We can forcefully reset the voting set of a group (breaking the safety of the Raft protocol). This effectively means that we create a new majority that is independent from the old one. Having two independent majorities might cause the following problems if nodes that didn’t take part in the repair come back online:
- If the returning nodes were included in the voting set of the group before the majority loss, then they can form the old majority again. The new leader would append the new configuration (containing the old voting members) to all nodes that it knows about (for MG, this is all nodes in the cluster due to learners). This might cause the leadership of the group to be hijacked by the old nodes that saw no repair, which might result in inconsistent data in the group state machines
- It might happen that the nodes that come back online had applied some command X before going offline such that no node (which took part in the repair) saw that command, leading to the same inconsistent data problem. This could happen like this:
- ABC is the voting member set, N is a learner
- AB and N get X, it gets applied at AB and N
- AB get destroyed, N goes down
- CDE are appointed as the new voting member set
- N starts; only this node has X, and X is applied
We rely on the following property (it has to be implemented) of our networking: nodes having different cluster IDs cannot establish a network connection (handshake fails). (A node that never was a part of any cluster [a blank node] can establish connection with any other node).

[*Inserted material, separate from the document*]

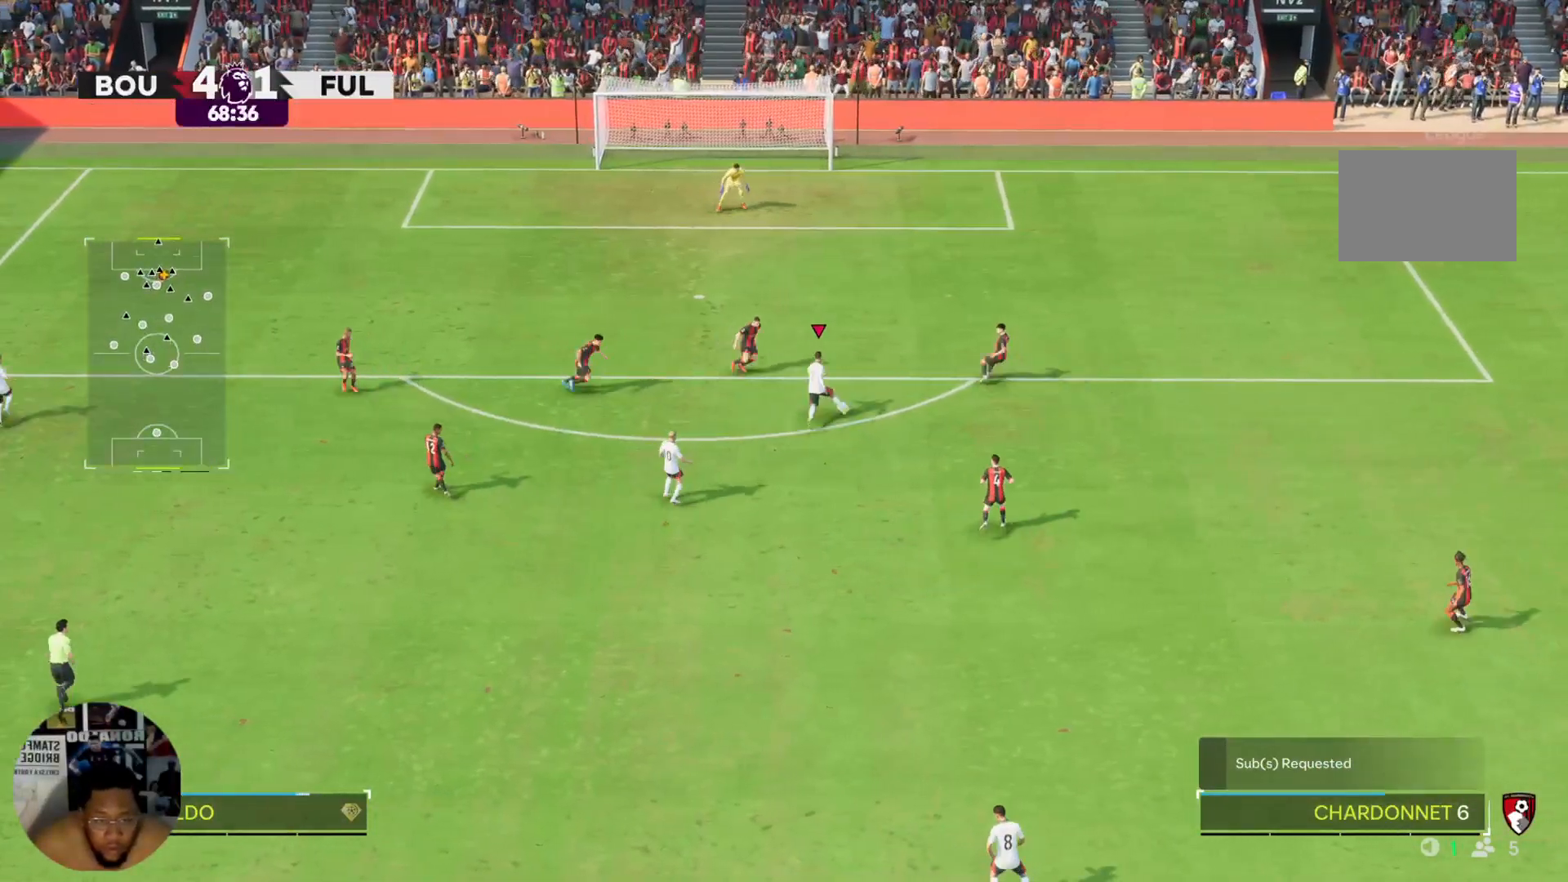
{"buttons": [], "left_stick": "up-left", "right_stick": "center", "events": [[267, "left_stick", "up-left"]]}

For CMG, we destroy old CMG and recreate another one, doing a reinit with a new cluster ID. As a result, old and new nodes cannot connect to each other.
For MG, we recreate CMG first, even if it was not broken (to change the cluster identity and disallow old MG nodes to mix with the new ones); then we repair MG on the available nodes; then, after the node gets migrated to the new cluster, when going to start a Metastorage on it, we check if the joining node that thinks that it is a voting member is actually one of metastorageNodes. Together these solve problem 1.
Also, to solve problem 2, we do additional validations on join to only join nodes that are compatible by their Metastorage and switch others to a special ‘zombie’ state.
All data stored in CMG either can be safely lost or can be restored.
First, the user should try to restart CMG nodes to restore the majority. If it does not work, they’ll have to forcefully assign a new majority using the ‘recovery cluster reset’ command (issued manually via CLI/REST).
From the bird’s eye:
- Assign new cluster ID to the available nodes
- Restart them, recreate CMG on start, do reinit
- Migrate nodes that were offline during steps 1 and 2 to the new cluster
Details:
- User sees in the monitoring that the CMG majority is lost; they try to bring the lost nodes to life, this does not work
- User issues a ‘cluster reset’ command passing new CMG nodes (these must be in the physical topology) (‘ignite recovery cluster reset –cluster-management-group=<new-cmg-nodes>’)
- The command gets sent to the first node from new-cmg-nodes
- The node that got the repair command is the Repair Conductor
- The general procedure for CMG recreation is invoked with new CMG nodes given in the command (see below)
After this sequence is executed, the nodes of the cluster that got the ClusterResetMessage will have switched to the new CMG.
The procedure might fail at least for the following reasons:
- Some of the CMG nodes specified by the user are not in the physical topology
- The Conductor does not have all the information it needs to start the procedure
In any of these cases, an error should be reported to the user, and the user should try another time (probably, choosing other CMG nodes and/or different Conductor).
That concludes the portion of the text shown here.